▶ _Provided records_:
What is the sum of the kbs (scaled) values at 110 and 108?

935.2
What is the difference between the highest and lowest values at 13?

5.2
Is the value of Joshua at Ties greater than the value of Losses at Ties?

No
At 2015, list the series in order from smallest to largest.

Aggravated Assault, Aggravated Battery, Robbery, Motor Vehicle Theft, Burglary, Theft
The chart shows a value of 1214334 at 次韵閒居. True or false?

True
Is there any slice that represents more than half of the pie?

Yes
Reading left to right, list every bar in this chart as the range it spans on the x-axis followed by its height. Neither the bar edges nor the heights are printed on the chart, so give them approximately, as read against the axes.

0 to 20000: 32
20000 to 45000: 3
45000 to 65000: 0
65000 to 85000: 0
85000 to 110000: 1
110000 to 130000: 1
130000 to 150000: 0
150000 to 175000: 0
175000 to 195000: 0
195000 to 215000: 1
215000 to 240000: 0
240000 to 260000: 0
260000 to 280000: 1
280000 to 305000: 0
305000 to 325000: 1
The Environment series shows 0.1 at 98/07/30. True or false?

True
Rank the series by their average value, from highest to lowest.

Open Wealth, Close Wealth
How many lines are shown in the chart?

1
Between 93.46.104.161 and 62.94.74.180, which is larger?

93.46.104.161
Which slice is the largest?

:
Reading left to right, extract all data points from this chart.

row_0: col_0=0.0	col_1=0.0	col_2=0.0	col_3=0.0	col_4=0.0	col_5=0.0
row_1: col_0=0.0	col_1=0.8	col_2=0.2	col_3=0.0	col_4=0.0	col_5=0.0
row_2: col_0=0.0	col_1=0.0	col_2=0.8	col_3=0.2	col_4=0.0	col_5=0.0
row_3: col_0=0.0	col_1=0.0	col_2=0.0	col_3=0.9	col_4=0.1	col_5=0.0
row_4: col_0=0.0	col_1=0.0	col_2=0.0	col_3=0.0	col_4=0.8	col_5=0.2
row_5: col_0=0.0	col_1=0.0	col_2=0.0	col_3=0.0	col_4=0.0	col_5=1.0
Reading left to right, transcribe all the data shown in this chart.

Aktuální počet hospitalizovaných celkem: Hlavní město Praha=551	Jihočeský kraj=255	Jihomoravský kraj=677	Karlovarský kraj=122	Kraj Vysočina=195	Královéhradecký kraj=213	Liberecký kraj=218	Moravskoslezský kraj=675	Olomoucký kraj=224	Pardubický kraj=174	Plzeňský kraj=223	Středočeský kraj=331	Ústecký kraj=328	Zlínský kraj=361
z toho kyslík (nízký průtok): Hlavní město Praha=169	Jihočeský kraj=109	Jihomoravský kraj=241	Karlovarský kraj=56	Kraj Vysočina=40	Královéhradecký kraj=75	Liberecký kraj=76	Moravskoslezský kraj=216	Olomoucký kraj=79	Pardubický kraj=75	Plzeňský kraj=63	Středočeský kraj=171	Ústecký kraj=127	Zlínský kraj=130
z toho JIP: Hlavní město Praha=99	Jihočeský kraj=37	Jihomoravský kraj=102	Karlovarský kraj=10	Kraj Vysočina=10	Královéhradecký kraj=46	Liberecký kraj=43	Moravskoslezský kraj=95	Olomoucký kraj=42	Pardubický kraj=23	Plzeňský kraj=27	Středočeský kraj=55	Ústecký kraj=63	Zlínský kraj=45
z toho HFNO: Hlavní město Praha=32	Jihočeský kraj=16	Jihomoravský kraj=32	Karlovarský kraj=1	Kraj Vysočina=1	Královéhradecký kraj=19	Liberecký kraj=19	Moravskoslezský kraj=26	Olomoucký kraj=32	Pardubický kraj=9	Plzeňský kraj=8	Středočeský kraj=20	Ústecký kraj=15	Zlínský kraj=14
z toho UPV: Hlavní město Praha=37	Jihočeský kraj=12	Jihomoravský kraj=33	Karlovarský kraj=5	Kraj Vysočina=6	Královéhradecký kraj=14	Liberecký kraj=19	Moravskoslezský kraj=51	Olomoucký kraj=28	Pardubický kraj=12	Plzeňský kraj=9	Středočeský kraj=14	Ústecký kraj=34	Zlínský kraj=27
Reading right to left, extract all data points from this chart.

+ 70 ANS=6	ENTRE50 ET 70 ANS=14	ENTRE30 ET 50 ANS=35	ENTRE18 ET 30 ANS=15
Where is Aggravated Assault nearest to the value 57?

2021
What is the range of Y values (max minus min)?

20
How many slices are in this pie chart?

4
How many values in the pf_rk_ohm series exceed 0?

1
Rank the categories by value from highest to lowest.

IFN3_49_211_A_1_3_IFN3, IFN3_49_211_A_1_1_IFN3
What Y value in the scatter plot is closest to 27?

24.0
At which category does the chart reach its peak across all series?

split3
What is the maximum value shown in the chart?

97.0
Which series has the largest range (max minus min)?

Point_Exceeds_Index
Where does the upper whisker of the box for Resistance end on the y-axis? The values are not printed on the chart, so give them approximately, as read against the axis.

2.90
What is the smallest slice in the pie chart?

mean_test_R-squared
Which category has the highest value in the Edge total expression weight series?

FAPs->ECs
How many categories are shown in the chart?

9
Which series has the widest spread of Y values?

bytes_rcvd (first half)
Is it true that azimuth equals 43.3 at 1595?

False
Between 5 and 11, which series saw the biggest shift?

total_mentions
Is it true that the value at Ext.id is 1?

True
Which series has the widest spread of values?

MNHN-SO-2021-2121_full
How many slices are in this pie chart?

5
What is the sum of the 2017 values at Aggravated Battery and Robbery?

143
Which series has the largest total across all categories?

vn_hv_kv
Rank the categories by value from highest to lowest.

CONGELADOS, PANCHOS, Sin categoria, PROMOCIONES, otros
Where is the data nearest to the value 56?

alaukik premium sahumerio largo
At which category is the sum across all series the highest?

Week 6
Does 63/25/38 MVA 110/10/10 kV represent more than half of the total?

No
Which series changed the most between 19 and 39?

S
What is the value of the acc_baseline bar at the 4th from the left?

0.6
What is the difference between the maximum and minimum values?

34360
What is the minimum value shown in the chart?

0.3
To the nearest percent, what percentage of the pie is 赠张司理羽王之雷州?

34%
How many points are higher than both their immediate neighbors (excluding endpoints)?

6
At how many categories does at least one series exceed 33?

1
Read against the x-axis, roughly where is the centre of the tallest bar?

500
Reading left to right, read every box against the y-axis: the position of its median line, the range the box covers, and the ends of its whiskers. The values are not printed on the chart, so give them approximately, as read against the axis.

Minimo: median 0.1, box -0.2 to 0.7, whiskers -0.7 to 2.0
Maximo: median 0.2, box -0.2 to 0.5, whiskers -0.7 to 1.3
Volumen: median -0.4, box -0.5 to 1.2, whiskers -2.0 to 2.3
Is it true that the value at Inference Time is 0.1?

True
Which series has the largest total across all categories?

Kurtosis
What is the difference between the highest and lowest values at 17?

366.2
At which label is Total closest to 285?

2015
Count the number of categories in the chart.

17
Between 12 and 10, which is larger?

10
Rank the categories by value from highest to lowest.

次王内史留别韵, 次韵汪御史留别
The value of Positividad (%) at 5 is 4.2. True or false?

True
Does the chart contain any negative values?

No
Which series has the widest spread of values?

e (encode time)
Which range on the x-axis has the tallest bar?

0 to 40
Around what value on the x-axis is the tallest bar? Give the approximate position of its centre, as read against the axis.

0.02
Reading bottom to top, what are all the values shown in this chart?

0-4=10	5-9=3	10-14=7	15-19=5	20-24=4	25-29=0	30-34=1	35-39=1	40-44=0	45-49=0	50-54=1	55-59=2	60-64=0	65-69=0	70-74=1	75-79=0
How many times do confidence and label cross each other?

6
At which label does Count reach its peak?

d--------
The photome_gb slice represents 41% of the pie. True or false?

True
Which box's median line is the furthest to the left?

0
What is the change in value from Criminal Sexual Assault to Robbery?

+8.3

▶ _Aim of the task_:
Copy every row above word for word.

▶ _Finished task_:
What is the sum of the kbs (scaled) values at 110 and 108?

935.2
What is the difference between the highest and lowest values at 13?

5.2
Is the value of Joshua at Ties greater than the value of Losses at Ties?

No
At 2015, list the series in order from smallest to largest.

Aggravated Assault, Aggravated Battery, Robbery, Motor Vehicle Theft, Burglary, Theft
The chart shows a value of 1214334 at 次韵閒居. True or false?

True
Is there any slice that represents more than half of the pie?

Yes
Reading left to right, list every bar in this chart as the range it spans on the x-axis followed by its height. Neither the bar edges nor the heights are printed on the chart, so give them approximately, as read against the axes.

0 to 20000: 32
20000 to 45000: 3
45000 to 65000: 0
65000 to 85000: 0
85000 to 110000: 1
110000 to 130000: 1
130000 to 150000: 0
150000 to 175000: 0
175000 to 195000: 0
195000 to 215000: 1
215000 to 240000: 0
240000 to 260000: 0
260000 to 280000: 1
280000 to 305000: 0
305000 to 325000: 1
The Environment series shows 0.1 at 98/07/30. True or false?

True
Rank the series by their average value, from highest to lowest.

Open Wealth, Close Wealth
How many lines are shown in the chart?

1
Between 93.46.104.161 and 62.94.74.180, which is larger?

93.46.104.161
Which slice is the largest?

:
Reading left to right, extract all data points from this chart.

row_0: col_0=0.0	col_1=0.0	col_2=0.0	col_3=0.0	col_4=0.0	col_5=0.0
row_1: col_0=0.0	col_1=0.8	col_2=0.2	col_3=0.0	col_4=0.0	col_5=0.0
row_2: col_0=0.0	col_1=0.0	col_2=0.8	col_3=0.2	col_4=0.0	col_5=0.0
row_3: col_0=0.0	col_1=0.0	col_2=0.0	col_3=0.9	col_4=0.1	col_5=0.0
row_4: col_0=0.0	col_1=0.0	col_2=0.0	col_3=0.0	col_4=0.8	col_5=0.2
row_5: col_0=0.0	col_1=0.0	col_2=0.0	col_3=0.0	col_4=0.0	col_5=1.0
Reading left to right, transcribe all the data shown in this chart.

Aktuální počet hospitalizovaných celkem: Hlavní město Praha=551	Jihočeský kraj=255	Jihomoravský kraj=677	Karlovarský kraj=122	Kraj Vysočina=195	Královéhradecký kraj=213	Liberecký kraj=218	Moravskoslezský kraj=675	Olomoucký kraj=224	Pardubický kraj=174	Plzeňský kraj=223	Středočeský kraj=331	Ústecký kraj=328	Zlínský kraj=361
z toho kyslík (nízký průtok): Hlavní město Praha=169	Jihočeský kraj=109	Jihomoravský kraj=241	Karlovarský kraj=56	Kraj Vysočina=40	Královéhradecký kraj=75	Liberecký kraj=76	Moravskoslezský kraj=216	Olomoucký kraj=79	Pardubický kraj=75	Plzeňský kraj=63	Středočeský kraj=171	Ústecký kraj=127	Zlínský kraj=130
z toho JIP: Hlavní město Praha=99	Jihočeský kraj=37	Jihomoravský kraj=102	Karlovarský kraj=10	Kraj Vysočina=10	Královéhradecký kraj=46	Liberecký kraj=43	Moravskoslezský kraj=95	Olomoucký kraj=42	Pardubický kraj=23	Plzeňský kraj=27	Středočeský kraj=55	Ústecký kraj=63	Zlínský kraj=45
z toho HFNO: Hlavní město Praha=32	Jihočeský kraj=16	Jihomoravský kraj=32	Karlovarský kraj=1	Kraj Vysočina=1	Královéhradecký kraj=19	Liberecký kraj=19	Moravskoslezský kraj=26	Olomoucký kraj=32	Pardubický kraj=9	Plzeňský kraj=8	Středočeský kraj=20	Ústecký kraj=15	Zlínský kraj=14
z toho UPV: Hlavní město Praha=37	Jihočeský kraj=12	Jihomoravský kraj=33	Karlovarský kraj=5	Kraj Vysočina=6	Královéhradecký kraj=14	Liberecký kraj=19	Moravskoslezský kraj=51	Olomoucký kraj=28	Pardubický kraj=12	Plzeňský kraj=9	Středočeský kraj=14	Ústecký kraj=34	Zlínský kraj=27
Reading right to left, extract all data points from this chart.

+ 70 ANS=6	ENTRE50 ET 70 ANS=14	ENTRE30 ET 50 ANS=35	ENTRE18 ET 30 ANS=15
Where is Aggravated Assault nearest to the value 57?

2021
What is the range of Y values (max minus min)?

20
How many slices are in this pie chart?

4
How many values in the pf_rk_ohm series exceed 0?

1
Rank the categories by value from highest to lowest.

IFN3_49_211_A_1_3_IFN3, IFN3_49_211_A_1_1_IFN3
What Y value in the scatter plot is closest to 27?

24.0
At which category does the chart reach its peak across all series?

split3
What is the maximum value shown in the chart?

97.0
Which series has the largest range (max minus min)?

Point_Exceeds_Index
Where does the upper whisker of the box for Resistance end on the y-axis? The values are not printed on the chart, so give them approximately, as read against the axis.

2.90
What is the smallest slice in the pie chart?

mean_test_R-squared
Which category has the highest value in the Edge total expression weight series?

FAPs->ECs
How many categories are shown in the chart?

9
Which series has the widest spread of Y values?

bytes_rcvd (first half)
Is it true that azimuth equals 43.3 at 1595?

False
Between 5 and 11, which series saw the biggest shift?

total_mentions
Is it true that the value at Ext.id is 1?

True
Which series has the widest spread of values?

MNHN-SO-2021-2121_full
How many slices are in this pie chart?

5
What is the sum of the 2017 values at Aggravated Battery and Robbery?

143
Which series has the largest total across all categories?

vn_hv_kv
Rank the categories by value from highest to lowest.

CONGELADOS, PANCHOS, Sin categoria, PROMOCIONES, otros
Where is the data nearest to the value 56?

alaukik premium sahumerio largo
At which category is the sum across all series the highest?

Week 6
Does 63/25/38 MVA 110/10/10 kV represent more than half of the total?

No
Which series changed the most between 19 and 39?

S
What is the value of the acc_baseline bar at the 4th from the left?

0.6
What is the difference between the maximum and minimum values?

34360
What is the minimum value shown in the chart?

0.3
To the nearest percent, what percentage of the pie is 赠张司理羽王之雷州?

34%
How many points are higher than both their immediate neighbors (excluding endpoints)?

6
At how many categories does at least one series exceed 33?

1
Read against the x-axis, roughly where is the centre of the tallest bar?

500
Reading left to right, read every box against the y-axis: the position of its median line, the range the box covers, and the ends of its whiskers. The values are not printed on the chart, so give them approximately, as read against the axis.

Minimo: median 0.1, box -0.2 to 0.7, whiskers -0.7 to 2.0
Maximo: median 0.2, box -0.2 to 0.5, whiskers -0.7 to 1.3
Volumen: median -0.4, box -0.5 to 1.2, whiskers -2.0 to 2.3
Is it true that the value at Inference Time is 0.1?

True
Which series has the largest total across all categories?

Kurtosis
What is the difference between the highest and lowest values at 17?

366.2
At which label is Total closest to 285?

2015
Count the number of categories in the chart.

17
Between 12 and 10, which is larger?

10
Rank the categories by value from highest to lowest.

次王内史留别韵, 次韵汪御史留别
The value of Positividad (%) at 5 is 4.2. True or false?

True
Does the chart contain any negative values?

No
Which series has the widest spread of values?

e (encode time)
Which range on the x-axis has the tallest bar?

0 to 40
Around what value on the x-axis is the tallest bar? Give the approximate position of its centre, as read against the axis.

0.02
Reading bottom to top, what are all the values shown in this chart?

0-4=10	5-9=3	10-14=7	15-19=5	20-24=4	25-29=0	30-34=1	35-39=1	40-44=0	45-49=0	50-54=1	55-59=2	60-64=0	65-69=0	70-74=1	75-79=0
How many times do confidence and label cross each other?

6
At which label does Count reach its peak?

d--------
The photome_gb slice represents 41% of the pie. True or false?

True
Which box's median line is the furthest to the left?

0
What is the change in value from Criminal Sexual Assault to Robbery?

+8.3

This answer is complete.